Un autre russe mort en Grande-Bretagne a critiqué Poutine

Les enquêteurs britanniques enquêtent sur la mort mystérieuse d'une autre Russie, cette fois à Londres. C'est Nikolai Gluskov, ami d'un oligarque russe connu et décédé à Londres, qui était connu comme un critique du président russe Poutine. Un Russe de 68 ans a été trouvé mort dans des circonstances inexplicables [...]
Les enquêteurs britanniques enquêtent sur la mort mystérieuse d'une autre Russie, cette fois à Londres. C'est Nikolai Gluskov, ami d'un oligarque russe connu et décédé à Londres, qui était connu comme un critique du président russe Poutine.
Un Russe de 68 ans a été trouvé mort dans des circonstances inexplicables à Londres, tandis que sa mort fait l'objet d'une enquête par des enquêteurs anti-terroristes britanniques. Les médias disent que c'est Nikolai Gloskov, un ami d'un oligarque populaire anti-Putin, Boris Berezovski, qui a été trouvé pendu à Londres en 2013.
La mort du Russe exilé survient une semaine après l'attaque au gaz nerveux contre un agent double, Sergei Scripal, qui a conduit aux niveaux les plus bas de relations entre Londres et Moscou. Selon la police britannique, la mort du dissident russe est traitée comme “inexplicable” alors que l'anti-terrorisme est impliqué dans l'enquête sur la mort.
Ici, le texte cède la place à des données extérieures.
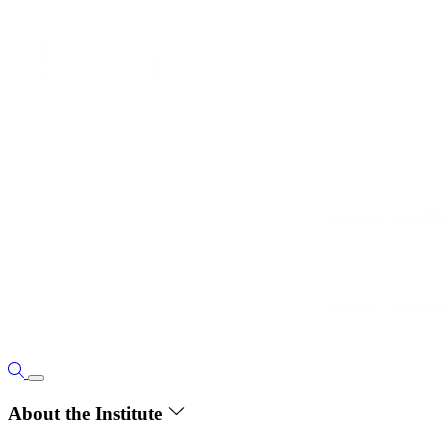
About the Institute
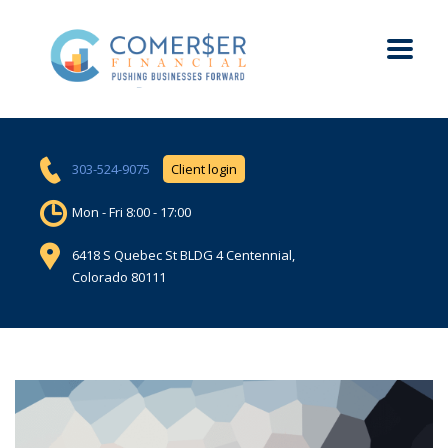
303-524-9075
Client login
Mon - Fri 8:00 - 17:00
6418 S Quebec St BLDG 4 Centennial,
Colorado 80111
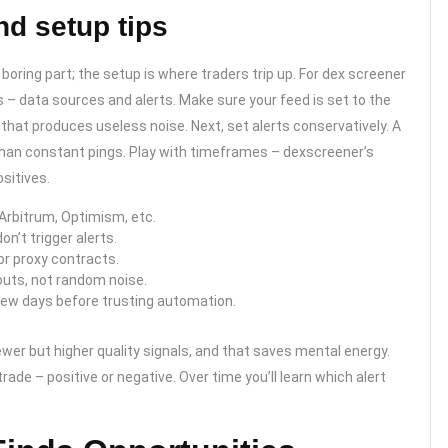
d setup tips
oring part; the setup is where traders trip up. For dex screener
s – data sources and alerts. Make sure your feed is set to the
that produces useless noise. Next, set alerts conservatively. A
g than constant pings. Play with timeframes – dexscreener’s
sitives.
Arbitrum, Optimism, etc.
on’t trigger alerts.
r proxy contracts.
outs, not random noise.
 few days before trusting automation.
wer but higher quality signals, and that saves mental energy.
trade – positive or negative. Over time you’ll learn which alert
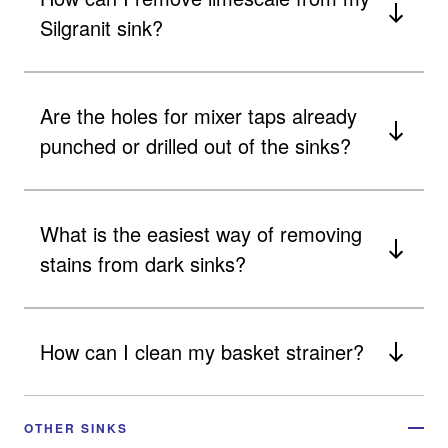
Silgranit sink?
Are the holes for mixer taps already
punched or drilled out of the sinks?
What is the easiest way of removing
stains from dark sinks?
How can I clean my basket strainer?
OTHER SINKS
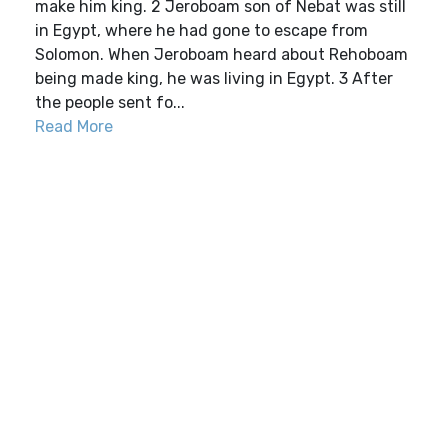
make him king. 2 Jeroboam son of Nebat was still
in Egypt, where he had gone to escape from
Solomon. When Jeroboam heard about Rehoboam
being made king, he was living in Egypt. 3 After
the people sent fo...
Read More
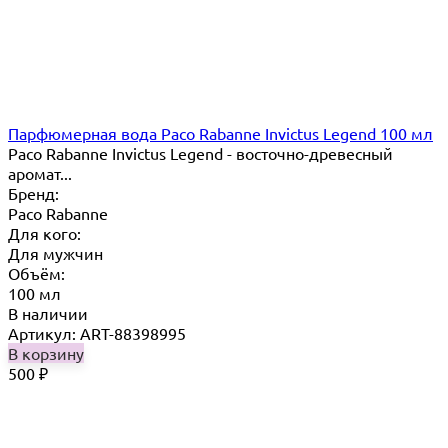
Парфюмерная вода Paco Rabanne Invictus Legend 100 мл
Paco Rabanne Invictus Legend - восточно-древесный
аромат...
Бренд:
Paco Rabanne
Для кого:
Для мужчин
Объём:
100 мл
В наличии
Артикул: ART-88398995
В корзину
500
₽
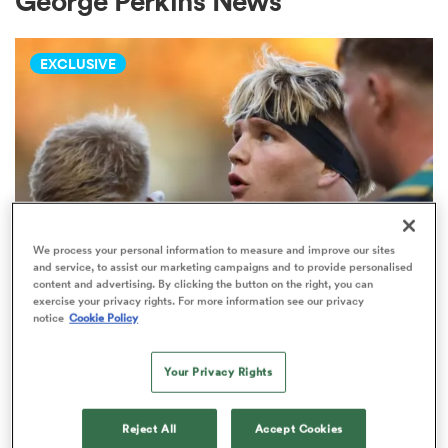
George Perkins News
EXCLUSIVE
a Women
ica Women
We process your personal information to measure and improve our sites
and service, to assist our marketing campaigns and to provide personalised
content and advertising. By clicking the button on the right, you can
PREM RUGBY
tahs
exercise your privacy rights. For more information see our privacy
Fissler Confidential: Rival PREM
notice
Cookie Policy
club weighs in on Henry Pollock
ica Women
price-tag
Your Privacy Rights
8
aland
Reject All
Accept Cookies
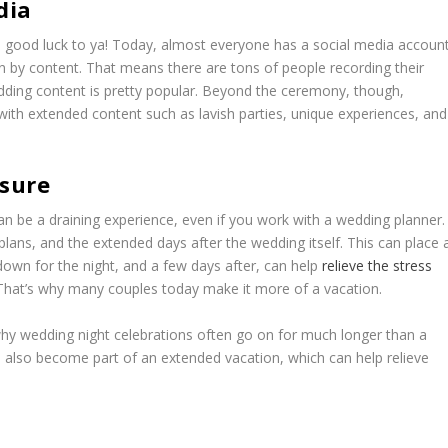
dia
, good luck to ya! Today, almost everyone has a social media accoun
en by content. That means there are tons of people recording their
edding content is pretty popular. Beyond the ceremony, though,
h extended content such as lavish parties, unique experiences, and
ssure
can be a draining experience, even if you work with a wedding planner.
on plans, and the extended days after the wedding itself. This can place 
r down for the night, and a few days after, can help
relieve the stress
 That’s why many couples today make it more of a vacation.
hy wedding night celebrations often go on for much longer than a
 also become part of an extended vacation, which can help relieve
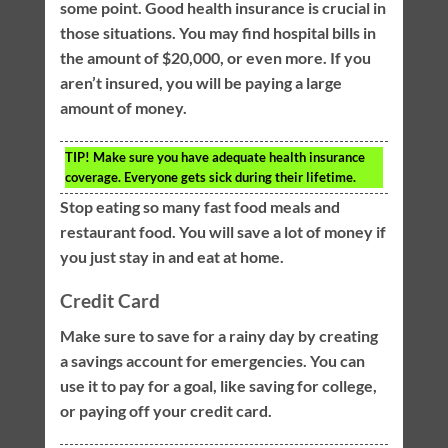
some point. Good health insurance is crucial in
those situations. You may find hospital bills in
the amount of $20,000, or even more. If you
aren’t insured, you will be paying a large
amount of money.
TIP!
Make sure you have adequate health insurance
coverage. Everyone gets sick during their lifetime.
Stop eating so many fast food meals and
restaurant food. You will save a lot of money if
you just stay in and eat at home.
Credit Card
Make sure to save for a rainy day by creating
a savings account for emergencies. You can
use it to pay for a goal, like saving for college,
or paying off your credit card.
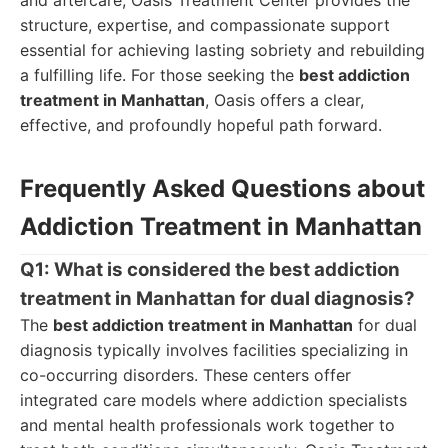
and aftercare, Oasis Treatment Center provides the
structure, expertise, and compassionate support
essential for achieving lasting sobriety and rebuilding
a fulfilling life. For those seeking the
best addiction
treatment in Manhattan
, Oasis offers a clear,
effective, and profoundly hopeful path forward.
Frequently Asked Questions about
Addiction Treatment in Manhattan
Q1: What is considered the best addiction
treatment in Manhattan for dual diagnosis?
The
best addiction treatment in Manhattan
for dual
diagnosis typically involves facilities specializing in
co-occurring disorders. These centers offer
integrated care models where addiction specialists
and mental health professionals work together to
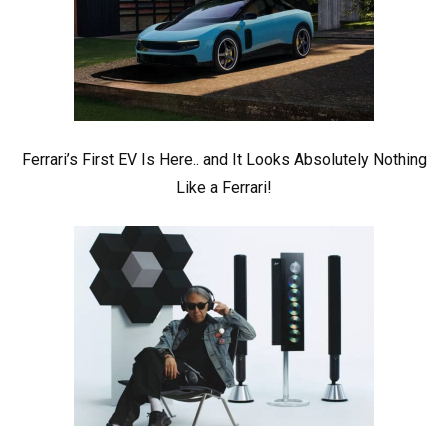
Ferrari’s First EV Is Here.. and It Looks Absolutely Nothing
Like a Ferrari!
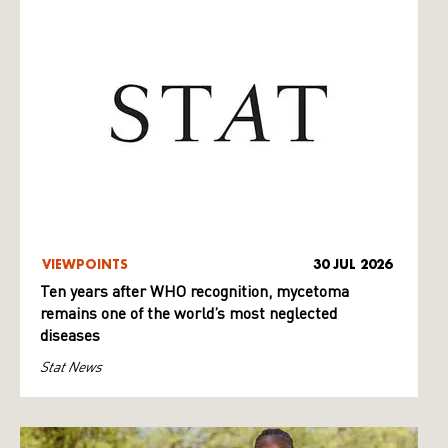
VIEWPOINTS
30 JUL 2026
Ten years after WHO recognition, mycetoma
remains one of the world’s most neglected
diseases
Stat News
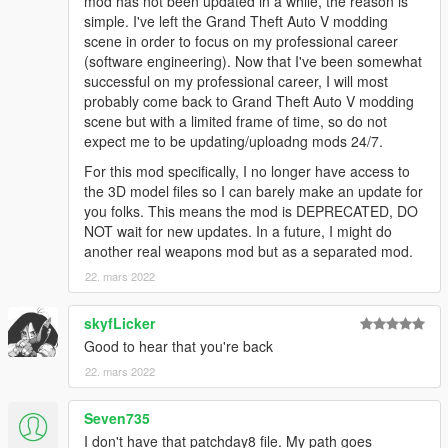
mod has not been updated in a while, the reason is
simple. I've left the Grand Theft Auto V modding
scene in order to focus on my professional career
(software engineering). Now that I've been somewhat
successful on my professional career, I will most
probably come back to Grand Theft Auto V modding
scene but with a limited frame of time, so do not
expect me to be updating/uploadng mods 24/7.
For this mod specifically, I no longer have access to
the 3D model files so I can barely make an update for
you folks. This means the mod is DEPRECATED, DO
NOT wait for new updates. In a future, I might do
another real weapons mod but as a separated mod.
22. mars 2022
skyfLicker
Good to hear that you're back
22. mars 2022
Seven735
I don't have that patchday8 file. My path goes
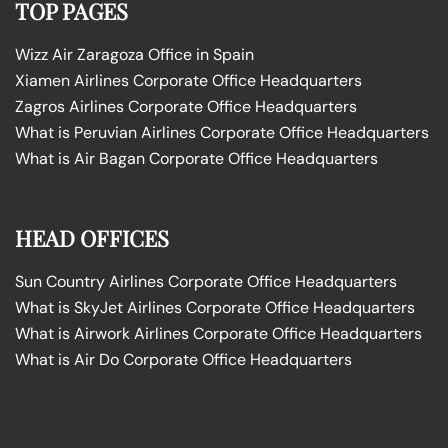
TOP PAGES
Wizz Air Zaragoza Office in Spain
Xiamen Airlines Corporate Office Headquarters
Zagros Airlines Corporate Office Headquarters
What is Peruvian Airlines Corporate Office Headquarters
What is Air Bagan Corporate Office Headquarters
HEAD OFFICES
Sun Country Airlines Corporate Office Headquarters
What is SkyJet Airlines Corporate Office Headquarters
What is Airwork Airlines Corporate Office Headquarters
What is Air Do Corporate Office Headquarters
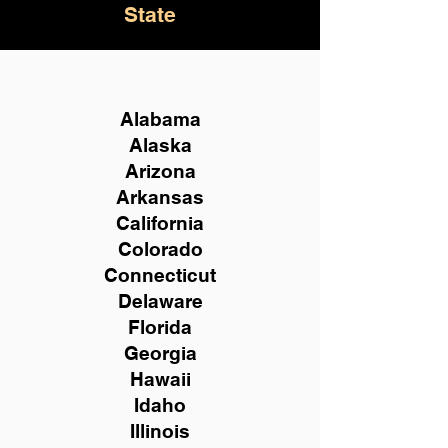
State
Alabama
Alaska
Arizona
Arkansas
California
Colorado
Connecticut
Delaware
Florida
Georgia
Hawaii
Idaho
Illinois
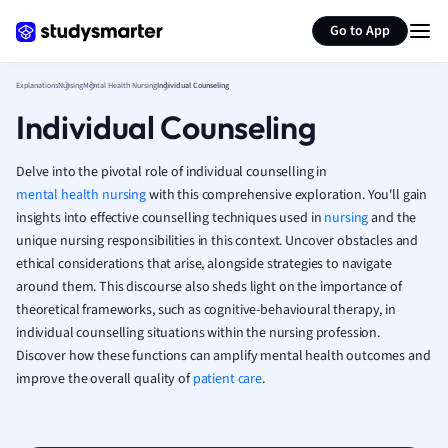
Generate flashcards
Summarize page
French
Go to App
Geography
German
Explanations
Nursing
Mental Health Nursing
Individual Counseling
Greek
Individual Counseling
History
Hospitality and
Human Geogra
Delve into the pivotal role of individual counselling in
Japanese
mental health nursing
with this comprehensive exploration. You'll gain
insights into effective counselling techniques used in
nursing
Italian
and the
unique nursing responsibilities in this context. Uncover obstacles and
Law
ethical considerations that arise, alongside strategies to navigate
Macroeconomi
around them. This discourse also sheds light on the importance of
Marketing
theoretical frameworks, such as cognitive-behavioural therapy, in
Math
individual counselling situations within the nursing profession.
Media Studies
Discover how these functions can amplify mental health outcomes and
Medicine
improve the overall quality of
patient care
.
Microeconomic
Music
Nursing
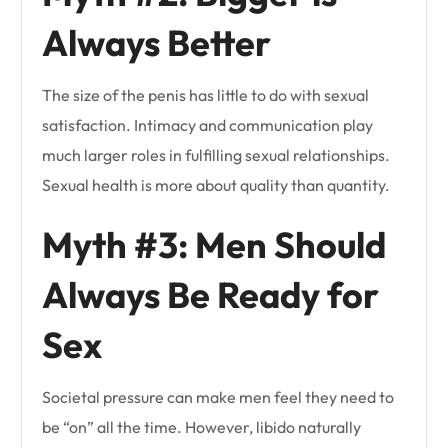
Always Better
The size of the penis has little to do with sexual
satisfaction. Intimacy and communication play
much larger roles in fulfilling sexual relationships.
Sexual health is more about quality than quantity.
Myth #3: Men Should
Always Be Ready for
Sex
Societal pressure can make men feel they need to
be “on” all the time. However, libido naturally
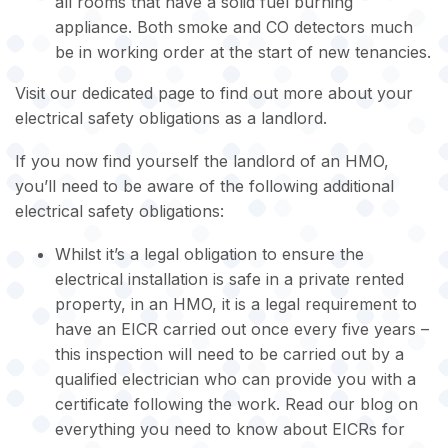
all rooms that have a solid fuel burning
appliance. Both smoke and CO detectors much
be in working order at the start of new tenancies.
Visit our dedicated page to find out more about your
electrical safety obligations as a landlord.
If you now find yourself the landlord of an HMO,
you’ll need to be aware of the following additional
electrical safety obligations:
Whilst it’s a legal obligation to ensure the
electrical installation is safe in a private rented
property, in an HMO, it is a legal requirement to
have an EICR carried out once every five years –
this inspection will need to be carried out by a
qualified electrician who can provide you with a
certificate following the work. Read our blog on
everything you need to know about EICRs for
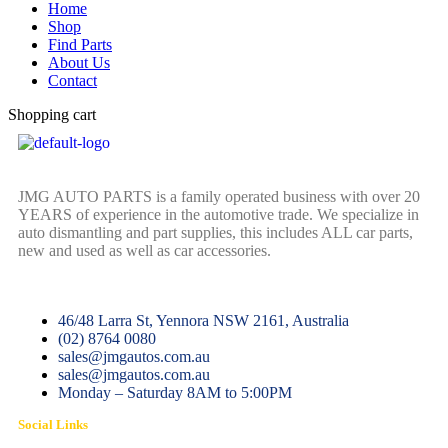
Home
Shop
Find Parts
About Us
Contact
Shopping cart
JMG AUTO PARTS is a family operated business with over 20
YEARS of experience in the automotive trade. We specialize in
auto dismantling and part supplies, this includes ALL car parts,
new and used as well as car accessories.
46/48 Larra St, Yennora NSW 2161, Australia
(02) 8764 0080
sales@jmgautos.com.au
sales@jmgautos.com.au
Monday – Saturday 8AM to 5:00PM
Social Links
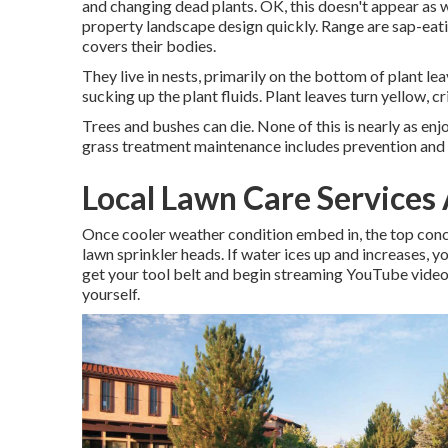
and changing dead plants. OK, this doesn't appear as we
property landscape design quickly. Range are sap-eatin
covers their bodies.
They live in nests, primarily on the bottom of plant l
sucking up the plant fluids. Plant leaves turn yellow, c
Trees and bushes can die. None of this is nearly as en
grass treatment maintenance includes prevention and t
Local Lawn Care Services
Once cooler weather condition embed in, the top concer
lawn sprinkler heads. If water ices up and increases, y
get your tool belt and begin streaming YouTube video c
yourself.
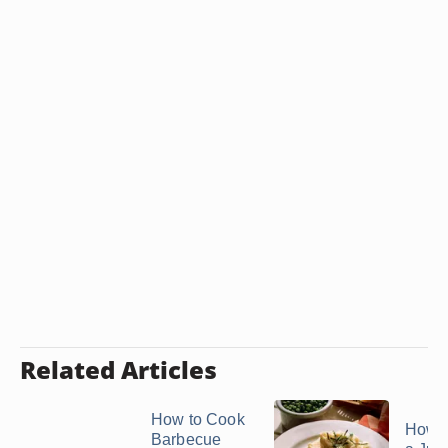
Related Articles
How to Cook
How 
Barbecue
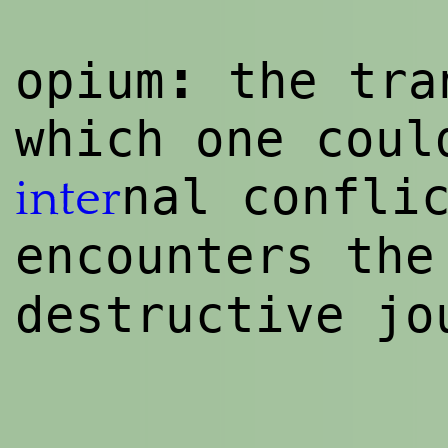
:
opium
the tra
which one coul
nal confli
inter
encounters th
destructive jo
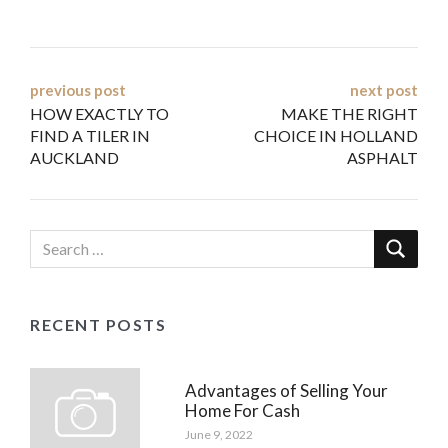
Post
previous post
next post
HOW EXACTLY TO
MAKE THE RIGHT
navigation
FIND A TILER IN
CHOICE IN HOLLAND
AUCKLAND
ASPHALT
RECENT POSTS
Advantages of Selling Your
Home For Cash
June 9, 2022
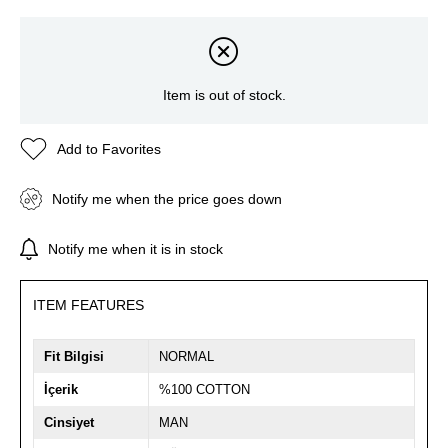
Item is out of stock.
Add to Favorites
Notify me when the price goes down
Notify me when it is in stock
ITEM FEATURES
Fit Bilgisi
NORMAL
İçerik
%100 COTTON
Cinsiyet
MAN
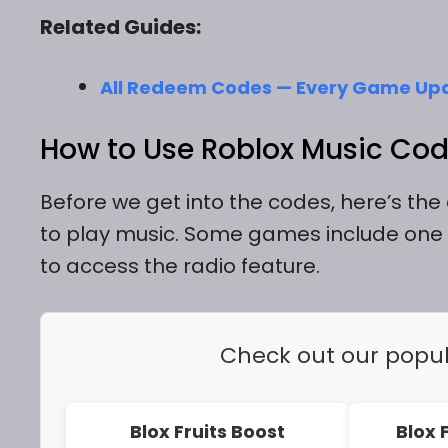
Related Guides:
All Redeem Codes — Every Game Up
How to Use Roblox Music Cod
Before we get into the codes, here’s th
to play music. Some games include one 
to access the radio feature.
Check out our popu
Blox Fruits Boost
Blox 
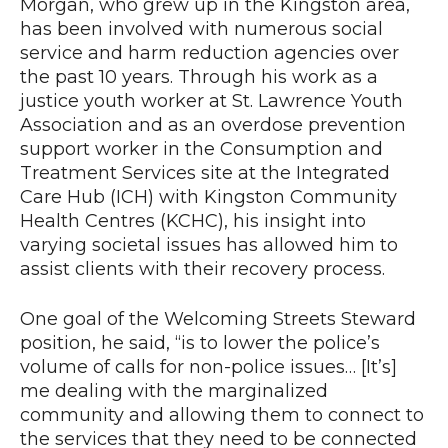
Morgan, who grew up in the Kingston area,
has been involved with numerous social
service and harm reduction agencies over
the past 10 years. Through his work as a
justice youth worker at St. Lawrence Youth
Association and as an overdose prevention
support worker in the Consumption and
Treatment Services site at the Integrated
Care Hub (ICH) with Kingston Community
Health Centres (KCHC), his insight into
varying societal issues has allowed him to
assist clients with their recovery process.
One goal of the Welcoming Streets Steward
position, he said, “is to lower the police’s
volume of calls for non-police issues… [It’s]
me dealing with the marginalized
community and allowing them to connect to
the services that they need to be connected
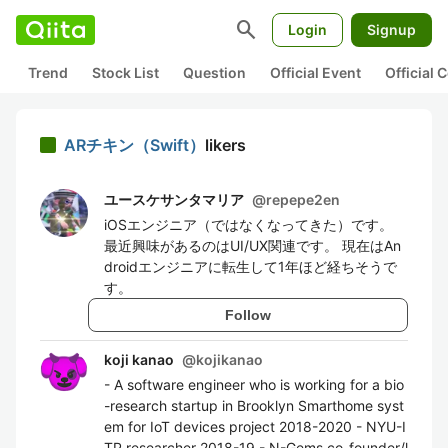
search
Login
Signup
Trend
Stock List
Question
Official Event
Official
ARチキン（Swift）
likers
ユースケサンタマリア
@
repepe2en
iOSエンジニア（ではなくなってきた）です。
最近興味があるのはUI/UX関連です。 現在はAn
droidエンジニアに転生して1年ほど経ちそうで
す。
Follow
koji kanao
@
kojikanao
- A software engineer who is working for a bio
-research startup in Brooklyn Smarthome syst
em for IoT devices project 2018-2020 - NYU-I
TP researcher 2018-19 - N-Gems co-founder/l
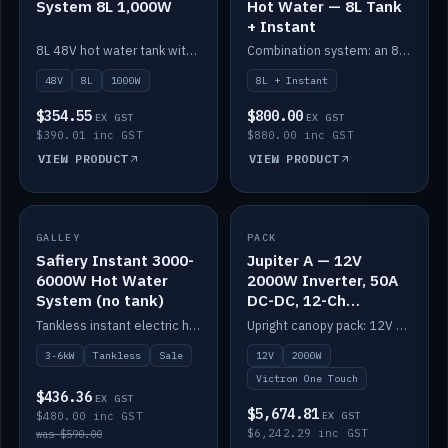
System 8L 1,000W
Hot Water — 8L Tank
+ Instant
8L 48V hot water tank with a 1,000W element for fast recovery.
Combination system: an 8L electric tank plus an instant electric booster for continuous hot water.
48V
8L
1000W
8L + Instant
$354.55
$800.00
EX GST
EX GST
$390.01 inc GST
$880.00 inc GST
VIEW PRODUCT
VIEW PRODUCT
SALE
GALLEY
PACK
IN STOCK
Safiery Instant 3000-
Jupiter A — 12V
6000W Hot Water
2000W Inverter, 50A
System (no tank)
DC-DC, 12-Ch
Switching (no
Tankless instant electric hot water, 3000–6000W — no tank needed.
Upright canopy pack: 12V 2000W inverter, 50A DC-DC and 12 channels of Victron One-Touch digital switching. Battery not included.
battery)
3-6kW
Tankless
Sale
12V
2000W
Victron One Touch
$436.36
EX GST
$5,674.81
$480.00 inc GST
EX GST
$6,242.29 inc GST
was $590.00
Nikolay Gloskov, soixante-huit ans, russe, a été condamné à la prison par contumace en Russie pour abus de 87 millions de livres à l'époque où il a dirigé la compagnie aérienne russe Aeroflower. La police britannique a décidé d'enquêter sur 14 cas de décès de citoyens russes, à la suite de l'attaque de gaz nerveux contre un ancien agent double il y a plusieurs jours dans la ville anglaise de Salisbury.
Entre-temps mardi minuit, le délai fixé par le Premier ministre britannique Theresa May expire pour la réponse russe à la présence d'un agent nerveux russe dans l'attaque sur le territoire britannique. Le Premier ministre britannique devrait aujourd'hui s'entretenir avec le président américain Donald Trump sur la question, qui a mené les relations entre la Grande-Bretagne et la Russie au point le plus bas et le plus dangereux depuis longtemps.
Theresa May devrait parler au Parlement britannique mercredi pour répondre à l'événement britannique dans le cas où Moscou ne fournit pas suffisamment d'explication pour cet événement, que le ministre russe des Affaires étrangères Sergei Lavrov a nommé un “gipur”.